Hypertension and Nutrition

Generally Hypertension and Nutrition, high blood pressure is a multifactorial disease and is defined as “primary” when it is not possible to identify a precise cause.

Only a small percentage (about 5%), which is defined “secondary”, instead depends on hereditary diseases and not, which may affect the heart, vessels, kidneys, adrenals, or the use of drugs such as amphetamines, contraceptives, painkillers, etc. …
The “primary” hypertension often has a genetic cause, in fact the presence of direct family members with hypertension can increase the risk of occurrence.
Obviously, with advancing age, the risk of this disease increases because the arterial vessels stiffen.


Then there are a whole range of incorrect lifestyles that lead to damage to arterial vessels and increased pressure:

  • cigarette smoking,
  • stress,
  • sedentariness,
  • overweight and obesity,
  • unhealthy eating habits such as excessive intake of calories, animal fats (meat, cheese, sausages, etc. …), sugars (especially in the form of drinks, sweets and refined flours), alcohol and salt.

In our daily diet we should introduce 4-5 grams of salt per day, instead it is estimated that in Italy and in western populations the consumption of salt almost doubles. When we think about salt we should not only consider the one we add to foods, but also the one already contained in some foods, for example 100 grams of ham can contain from 5 to 8 grams of salt.
On the other hand, there are dietary errors due to the lack of some important nutrients that can instead help fight hypertension and some factors at the base of its onset such as fiber, polyunsaturated fats of the omega 3 series, magnesium and potassium.

On age and genetics you cannot intervene, but on all other factors you can and…

Let’s see some indications to feel better if you are affected by this disease and to prevent if you are predisposed.
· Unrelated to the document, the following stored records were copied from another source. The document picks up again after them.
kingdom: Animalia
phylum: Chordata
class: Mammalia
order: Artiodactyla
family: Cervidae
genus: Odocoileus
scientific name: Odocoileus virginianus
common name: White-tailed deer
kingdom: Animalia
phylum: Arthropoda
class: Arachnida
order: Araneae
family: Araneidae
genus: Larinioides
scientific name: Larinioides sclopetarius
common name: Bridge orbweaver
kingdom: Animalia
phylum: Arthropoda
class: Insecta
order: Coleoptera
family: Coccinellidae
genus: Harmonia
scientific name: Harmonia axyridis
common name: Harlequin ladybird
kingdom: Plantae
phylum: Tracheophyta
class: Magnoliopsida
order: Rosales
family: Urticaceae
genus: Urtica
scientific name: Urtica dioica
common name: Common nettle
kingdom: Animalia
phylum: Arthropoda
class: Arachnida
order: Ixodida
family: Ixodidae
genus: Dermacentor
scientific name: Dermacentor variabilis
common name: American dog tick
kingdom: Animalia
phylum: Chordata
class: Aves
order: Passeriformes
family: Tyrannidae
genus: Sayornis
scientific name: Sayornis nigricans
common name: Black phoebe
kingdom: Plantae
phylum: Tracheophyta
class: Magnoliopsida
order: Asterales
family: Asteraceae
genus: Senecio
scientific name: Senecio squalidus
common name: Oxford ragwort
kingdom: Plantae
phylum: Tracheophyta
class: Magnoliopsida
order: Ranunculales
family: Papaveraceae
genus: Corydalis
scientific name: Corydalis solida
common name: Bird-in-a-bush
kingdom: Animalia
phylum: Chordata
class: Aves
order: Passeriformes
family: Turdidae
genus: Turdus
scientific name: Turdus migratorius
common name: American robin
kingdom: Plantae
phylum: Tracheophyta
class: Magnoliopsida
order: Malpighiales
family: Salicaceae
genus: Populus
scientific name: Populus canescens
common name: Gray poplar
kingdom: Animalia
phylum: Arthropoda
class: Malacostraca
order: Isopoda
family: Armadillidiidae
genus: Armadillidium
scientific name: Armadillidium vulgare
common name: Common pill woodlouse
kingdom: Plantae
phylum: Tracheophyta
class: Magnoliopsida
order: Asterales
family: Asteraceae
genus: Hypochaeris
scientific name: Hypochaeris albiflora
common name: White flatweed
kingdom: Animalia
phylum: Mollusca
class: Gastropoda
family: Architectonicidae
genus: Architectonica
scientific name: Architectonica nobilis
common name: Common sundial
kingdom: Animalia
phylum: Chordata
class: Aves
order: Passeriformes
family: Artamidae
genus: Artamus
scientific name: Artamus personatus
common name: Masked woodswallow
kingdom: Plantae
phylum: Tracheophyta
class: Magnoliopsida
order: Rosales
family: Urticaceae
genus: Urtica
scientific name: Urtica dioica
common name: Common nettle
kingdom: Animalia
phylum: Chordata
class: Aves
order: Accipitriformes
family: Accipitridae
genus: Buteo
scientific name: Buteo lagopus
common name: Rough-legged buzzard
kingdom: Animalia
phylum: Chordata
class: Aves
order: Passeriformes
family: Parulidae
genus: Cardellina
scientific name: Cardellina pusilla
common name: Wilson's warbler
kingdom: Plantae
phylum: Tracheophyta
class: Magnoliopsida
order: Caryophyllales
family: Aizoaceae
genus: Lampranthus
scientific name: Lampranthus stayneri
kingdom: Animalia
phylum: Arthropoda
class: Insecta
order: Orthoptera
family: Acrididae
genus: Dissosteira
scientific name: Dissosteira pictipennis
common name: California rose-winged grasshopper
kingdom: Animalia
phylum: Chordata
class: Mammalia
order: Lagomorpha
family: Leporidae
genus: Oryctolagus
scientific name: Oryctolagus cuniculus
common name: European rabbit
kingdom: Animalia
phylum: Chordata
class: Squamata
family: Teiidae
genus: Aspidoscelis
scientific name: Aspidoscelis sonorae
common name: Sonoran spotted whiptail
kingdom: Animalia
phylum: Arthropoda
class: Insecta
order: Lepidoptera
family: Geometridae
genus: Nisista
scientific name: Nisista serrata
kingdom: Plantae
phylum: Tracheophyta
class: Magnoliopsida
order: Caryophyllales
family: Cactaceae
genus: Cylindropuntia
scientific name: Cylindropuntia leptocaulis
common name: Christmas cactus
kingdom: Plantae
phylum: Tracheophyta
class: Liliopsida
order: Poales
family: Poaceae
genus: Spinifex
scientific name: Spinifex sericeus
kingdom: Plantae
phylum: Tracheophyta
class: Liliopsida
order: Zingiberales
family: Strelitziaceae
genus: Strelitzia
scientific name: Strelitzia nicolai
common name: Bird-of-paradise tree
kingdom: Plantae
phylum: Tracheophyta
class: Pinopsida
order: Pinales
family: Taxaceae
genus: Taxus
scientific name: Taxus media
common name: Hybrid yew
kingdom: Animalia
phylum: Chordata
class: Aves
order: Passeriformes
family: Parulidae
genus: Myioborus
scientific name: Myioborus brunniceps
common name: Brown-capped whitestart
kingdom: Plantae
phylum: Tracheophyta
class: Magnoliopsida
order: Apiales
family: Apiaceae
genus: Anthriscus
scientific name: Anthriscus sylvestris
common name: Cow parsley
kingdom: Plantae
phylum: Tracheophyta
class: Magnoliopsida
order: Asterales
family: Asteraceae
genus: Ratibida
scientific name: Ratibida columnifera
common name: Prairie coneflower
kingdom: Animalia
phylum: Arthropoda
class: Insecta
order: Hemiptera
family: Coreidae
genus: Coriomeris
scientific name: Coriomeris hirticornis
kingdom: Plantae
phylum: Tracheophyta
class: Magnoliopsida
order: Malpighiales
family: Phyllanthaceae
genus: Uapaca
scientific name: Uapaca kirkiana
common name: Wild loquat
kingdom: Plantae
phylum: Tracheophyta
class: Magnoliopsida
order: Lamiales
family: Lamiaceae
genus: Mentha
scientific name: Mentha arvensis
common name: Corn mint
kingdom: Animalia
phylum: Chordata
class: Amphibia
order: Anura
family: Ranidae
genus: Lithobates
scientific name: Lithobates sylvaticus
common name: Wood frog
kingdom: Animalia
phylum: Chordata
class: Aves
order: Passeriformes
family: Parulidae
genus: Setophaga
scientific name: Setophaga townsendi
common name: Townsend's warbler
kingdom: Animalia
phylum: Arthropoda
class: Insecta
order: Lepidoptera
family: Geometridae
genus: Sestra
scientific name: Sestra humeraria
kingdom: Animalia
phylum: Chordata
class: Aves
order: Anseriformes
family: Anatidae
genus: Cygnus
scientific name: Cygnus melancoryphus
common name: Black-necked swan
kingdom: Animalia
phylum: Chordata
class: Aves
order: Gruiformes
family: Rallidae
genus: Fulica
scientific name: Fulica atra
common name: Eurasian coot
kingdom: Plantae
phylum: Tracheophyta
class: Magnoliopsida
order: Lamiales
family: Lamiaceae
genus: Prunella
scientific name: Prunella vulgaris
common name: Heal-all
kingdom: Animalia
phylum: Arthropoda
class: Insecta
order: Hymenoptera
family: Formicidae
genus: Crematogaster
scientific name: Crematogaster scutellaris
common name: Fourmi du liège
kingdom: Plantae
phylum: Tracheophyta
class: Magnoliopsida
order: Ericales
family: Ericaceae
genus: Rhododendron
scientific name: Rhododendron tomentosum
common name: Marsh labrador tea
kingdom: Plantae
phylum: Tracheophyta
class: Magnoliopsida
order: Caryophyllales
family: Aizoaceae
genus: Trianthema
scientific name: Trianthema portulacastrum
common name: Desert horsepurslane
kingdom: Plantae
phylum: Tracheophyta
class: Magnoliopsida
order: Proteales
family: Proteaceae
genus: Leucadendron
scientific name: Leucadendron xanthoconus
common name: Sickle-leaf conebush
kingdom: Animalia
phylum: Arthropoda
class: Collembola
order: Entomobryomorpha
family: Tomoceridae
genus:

First of all it is necessary to control the caloric intake and reduce the intake of salt, up to eliminate the added salt. When we talk about salt we must also think about all salty foods (as previously mentioned for ham) that must be reduced or eliminated: cooking cubes, sauces, olives, pickles, cheeses, cold cuts, smoked foods, chips, bakery products such as crackers and other snacks, canned foods, prepared foods, etc…

Moreover, even water, which must be drunk in abundance, can be an important vehicle of salt and therefore it is necessary to choose a low sodium water, which promotes diuresis and the elimination of sodium in excess. In order to replace salt it is advisable to use spices and aromatic herbs, which also bring useful antioxidants for our body. In particular, garlic reduces blood pressure, has an antiplatelet and antithrombotic effect and lowers the levels of cholesterol and triglycerides.

In order to reduce the intake of calories and saturated fats, it is recommended to eat at least 3-4 times a week barbed fish, especially small fish and oily fish, it is recommended the consumption of legumes and unrefined cereals (oats, quinoa, rice, spelt, sorghum, etc …), fruit and oilseeds (but not roasted and salted), fresh fruit (but not too much! Otherwise you introduce too much sugar) and fresh vegetables.

Are recommended about 300-400 grams of fruit per day (divided into 2-3 meals) and at least 500 grams of vegetables per day (to be distributed in at least 2 meals).
As for meats, white ones should be preferred and red ones should be limited, eliminating instead all the preserved meats. In general it is always advisable to avoid “do it yourself” and to rely on a competent professional (doctor or biologist) in order to have a correct diet plan, which does not create nutritional deficiencies.